Q6. What are the features that capture the closeness to an optimal package characteristic?
It captures the closeness to an optimal package characteristic when the package is abstract and stable, i.e., A = 1, The author= 0 or concrete and unstable, i.e., A = 0, The author= 1.2) CK and OO Features:
Q7. What is the second set of features used in RQ2?
The second one is a library ofmathematics and statistics operators, while the latter provides helper utilities for Java core classes.
Q8. What was the selected hyper-parameter for EvoSuite?
At the end, the best selected hyper-parameters were α = 0.3715 and a neural network configuration of (5, 219), where the first value is the number of layer and the second one is the number of units per layer, for EvoSuite.
Q9. What is the main input for future efforts?
Future efforts will both involve more sophisticated features, applying a features selection analysis to remove the redundant or irrelevant ones, and investigate different algorithms.

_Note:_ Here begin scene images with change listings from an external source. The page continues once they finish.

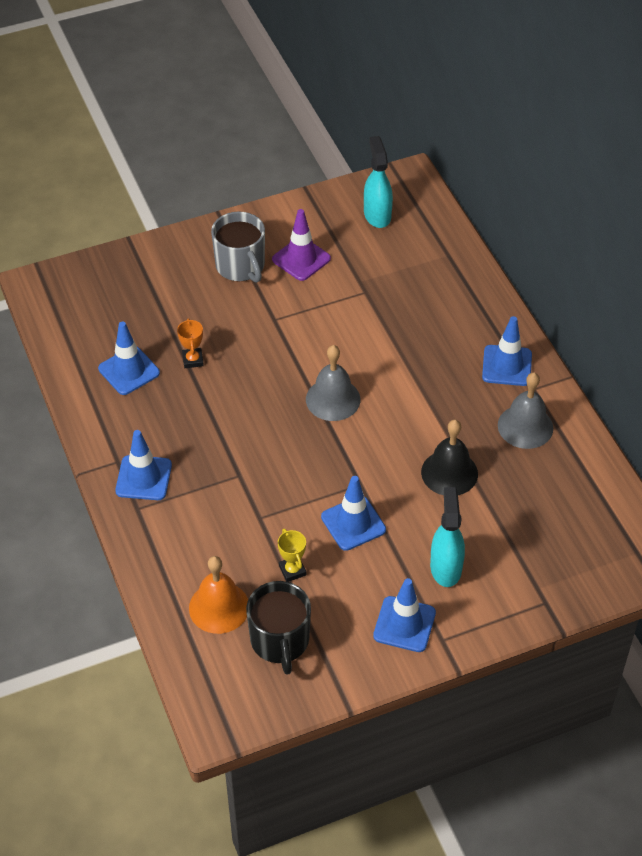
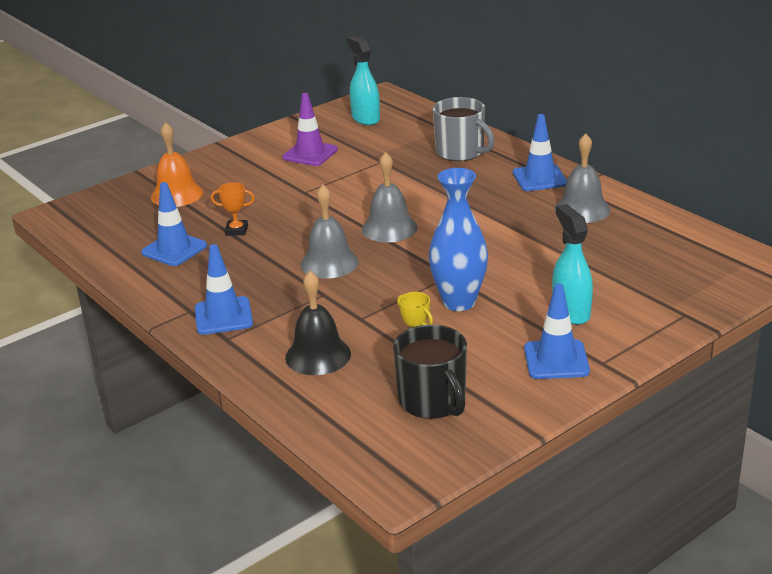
camera: 15 degrees left, 20 degrees down
orange trophy [177,318,204,368] -> orange trophy turned 60 degrees counterclockwise [211,182,255,236]
orange bell [189,556,248,634] -> orange bell moved to [151,122,203,207]
grey mug [211,212,265,283] -> grey mug moved to [433,97,494,161]
blue traffic cone [321,476,386,551] -> blue vase [429,168,488,311]
black bell [421,419,478,495] -> black bell moved to [285,271,351,375]
none -> grey bell [300,185,359,279]

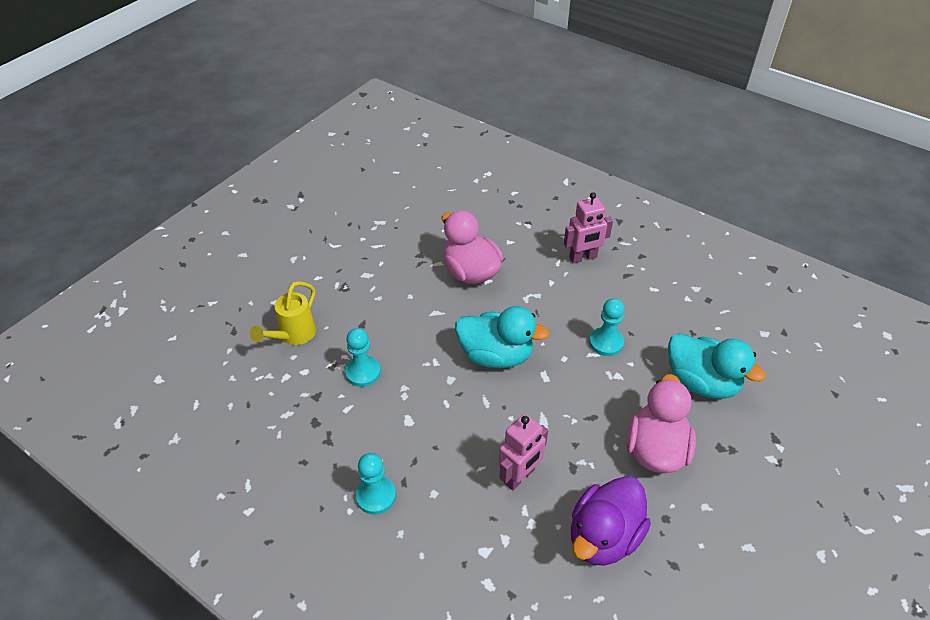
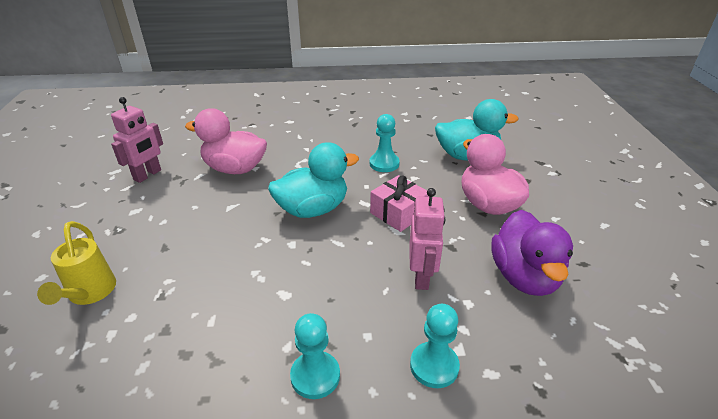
camera: 40 degrees left, 10 degrees down
turquoise pawn [345,328,381,387] -> turquoise pawn moved to [410,304,460,388]
pink robot [564,192,613,264] -> pink robot moved to [111,97,163,183]
none -> pink gift [370,175,429,232]

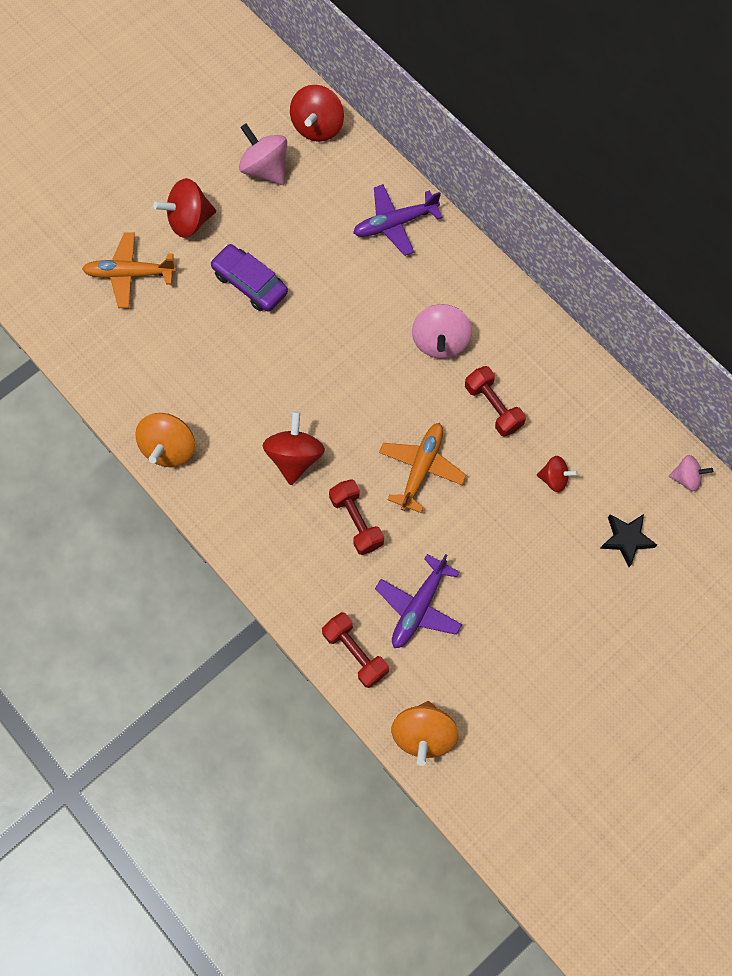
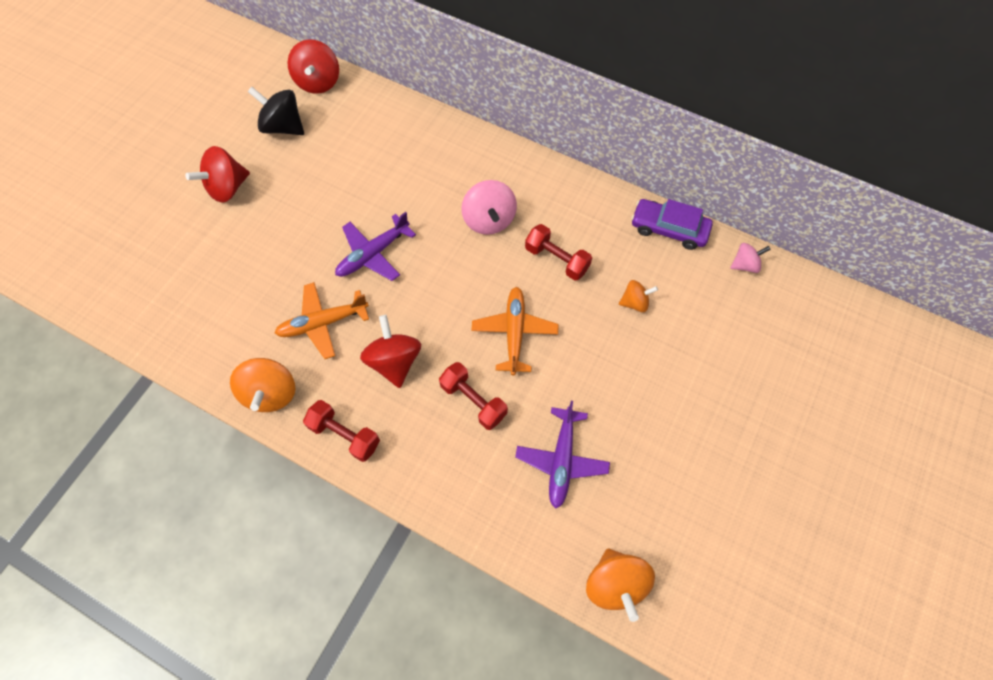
camera: 20 degrees left, 5 degrees down
orange plane [82,232,176,308] -> orange plane moved to [275,282,369,359]
purple car [210,244,288,312] -> purple car moved to [631,199,713,250]
pink spinning top [239,123,287,185] -> black spinning top [248,87,304,135]
red dumbbell [322,612,389,688] -> red dumbbell moved to [303,400,380,462]
purple plane [353,184,443,256] -> purple plane moved to [335,212,416,281]
red spinning top [537,456,578,492] -> orange spinning top [619,280,658,312]
black star [600,514,657,567] -> none

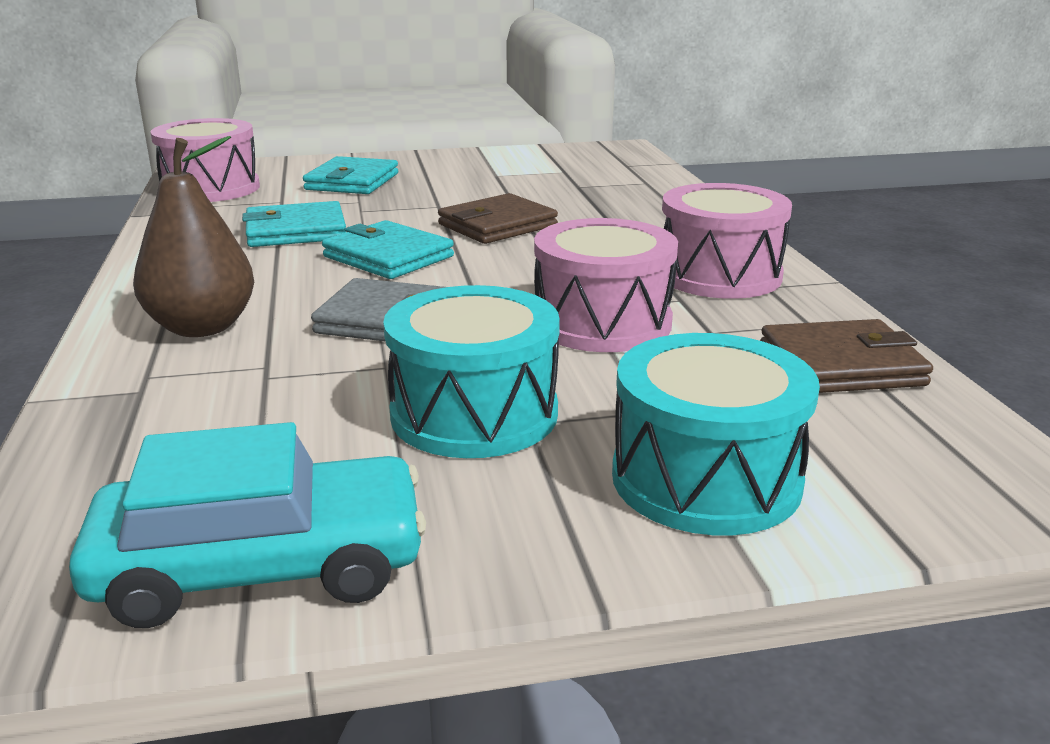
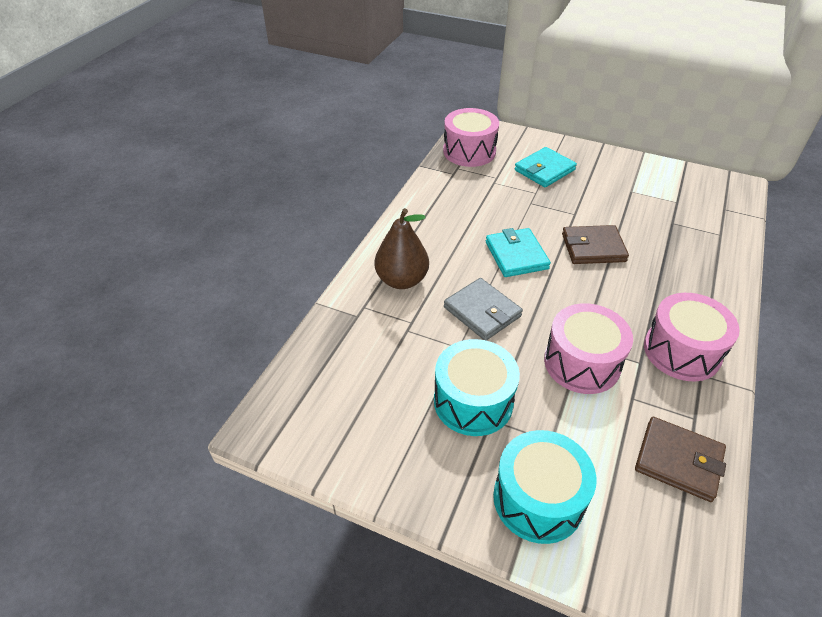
camera: 35 degrees right, 20 degrees up
turquoise car [69,422,426,628] -> none
turquoise wallet [242,201,346,247] -> none

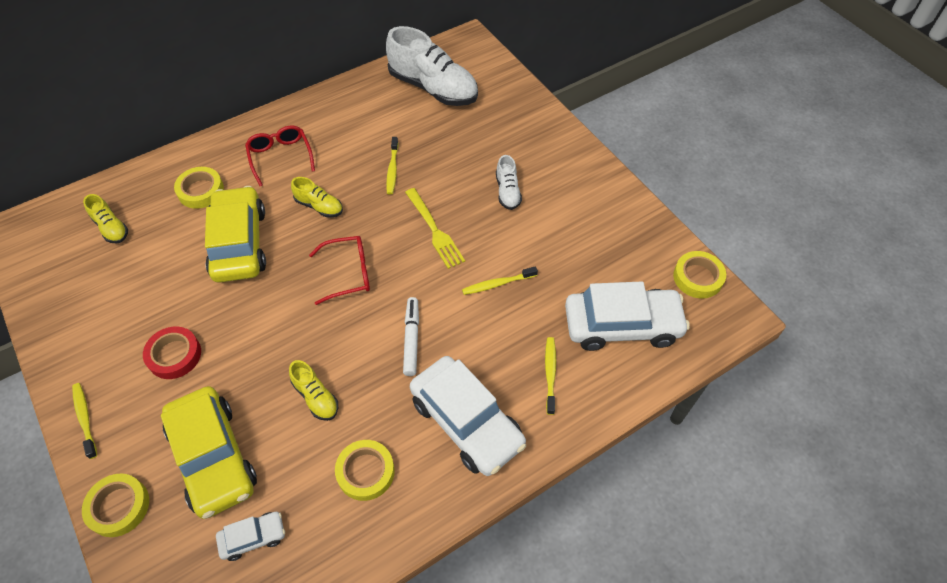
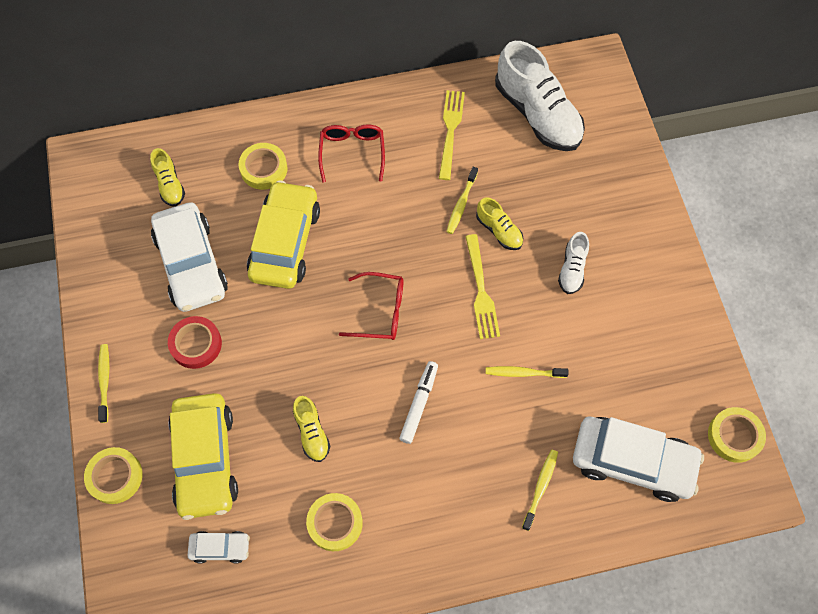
camera: 20 degrees right, 10 degrees up
yellow shoe [291,177,343,218] -> yellow shoe moved to [476,197,523,250]
white car [410,356,526,476] -> white car moved to [151,202,228,312]
none -> yellow fork [439,90,465,180]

Q10. What kind of features are used to capture the complexity of the CUTs?
To capture the complexity of the CUTs, the authors use different kind of features, i.e., package level features, CK and OO features and Java reserved keywords.
Q11. How many algorithms were used to predict branch coverage?
To have a wide overview of the extend to which a machine learning model might predict the branch coverage achieved test data generation tools, the authors initially experimented 3 different algorithms such as Huber Regression [22], Support Vector Regression [10] and Vector Space Model[28].
Q12. What is the effect of Huber Regression on the fit?
On the contrary, Huber Regression applies only linear loss to such observations, therefore softening the impact on the overall fit.